Gratitude brought Sally to her feet. “Thank you, Mr. Barr! You’ve been wonderful! It won’t be so hard for me to be away at school if I know that David is in school, too. I wrote him tonight, but I’ll tear it up and write a new letter, telling him all about everything and how happy I am that he’s free of those awful charges—”
“No, Sally,” Barr interrupted, frowning. “Your mother and I are agreed that you must not write to young Nash, that there must be no thought of an engagement—”
“Not write to David?” Sally, echoed blankly. “I love David, Mr. Barr, and I always will. It’s not fair to ask me to promise not to write to him.”
“I already have his promise not to write to you,” Barr told her implacably. “He understands the situation, agrees with your mother and me that your past must be forgotten as quickly as possible. You are entering upon a new life tomorrow when you leave for Virginia with me, a life that will be totally different from David Nash’s. You will—though you don’t seem to realize it—be an heiress to great wealth some day—”
“You told him that!” Sally accused him hotly. “You told him he’d be a fortune-hunter if he tried to marry me when I’m of age! Oh, you’re not fair! You have no right to turn David against me, when I love him as I do—”
“You’re only sixteen, Sally!” Barr cut in sternly, “You don’t know the meaning of the word love—”
“Please, Court,” Enid begged, her own face white and drawn with pity for Sally. “Please let me handle this myself. Sally is overwrought now, nervously exhausted. Come along to bed now, darling,” she coaxed, her little hands upon Sally’s shoulders. “Let Mother tuck you up and sing you a lullaby. I’m not going to be cheated of that experience even if my baby is bigger than I am.”

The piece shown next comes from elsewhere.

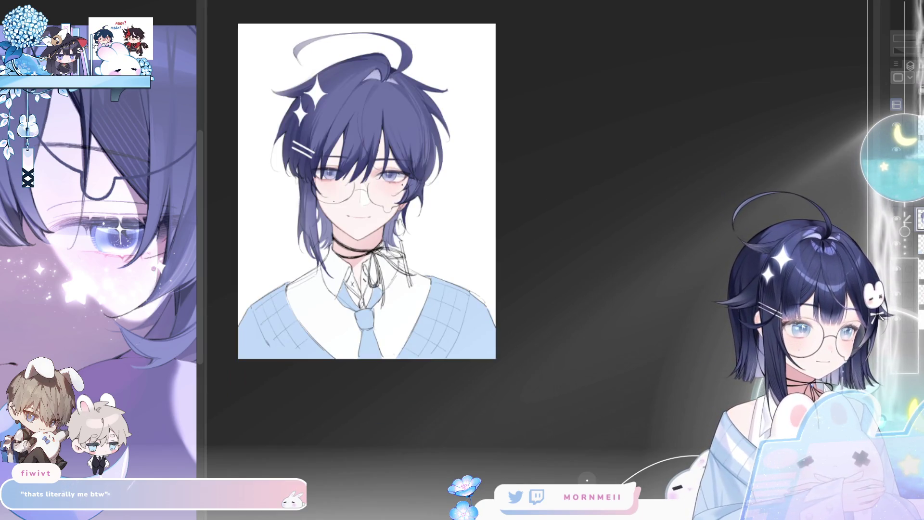
Zoom in near the hairpin, draw a dark strand down the hair's outer edge, then zoom back out.
{"action": "left_click", "coordinate": [306, 133]}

Fresh tears gushed into Sally’s eyes, and she allowed herself to be led away. At the door she paused:
“Good night, Mr. Barr. I—I don’t want you to think I don’t appreciate what you’ve done for me—and David—and what you’re going to do for me. I do think you’re good and that you want to be kind to me, but I know you’re making a mistake about David and me. I am young, but I know I love David and that I’ll never want to marry anyone else.”
Courtney Barr flushed and looked embarrassed. “Thank you, Sally. I’m sure we’ll be friends. I want to be. I expect to take my duty as your father very seriously, to try to make you happy. As for David, time has a way of settling things if we only give it a chance. By the way, my dear,” he added hastily as Sally was about to pass on into her bedroom with her mother, “I think it will be wiser if your mother does not accompany us to Virginia. I will arrange for you to board with my relatives in Virginia until school opens this fall. They will be glad, for a consideration, to do and say anything I wish them to in regard to you, and we must begin immediately to take every precaution to protect your mother.”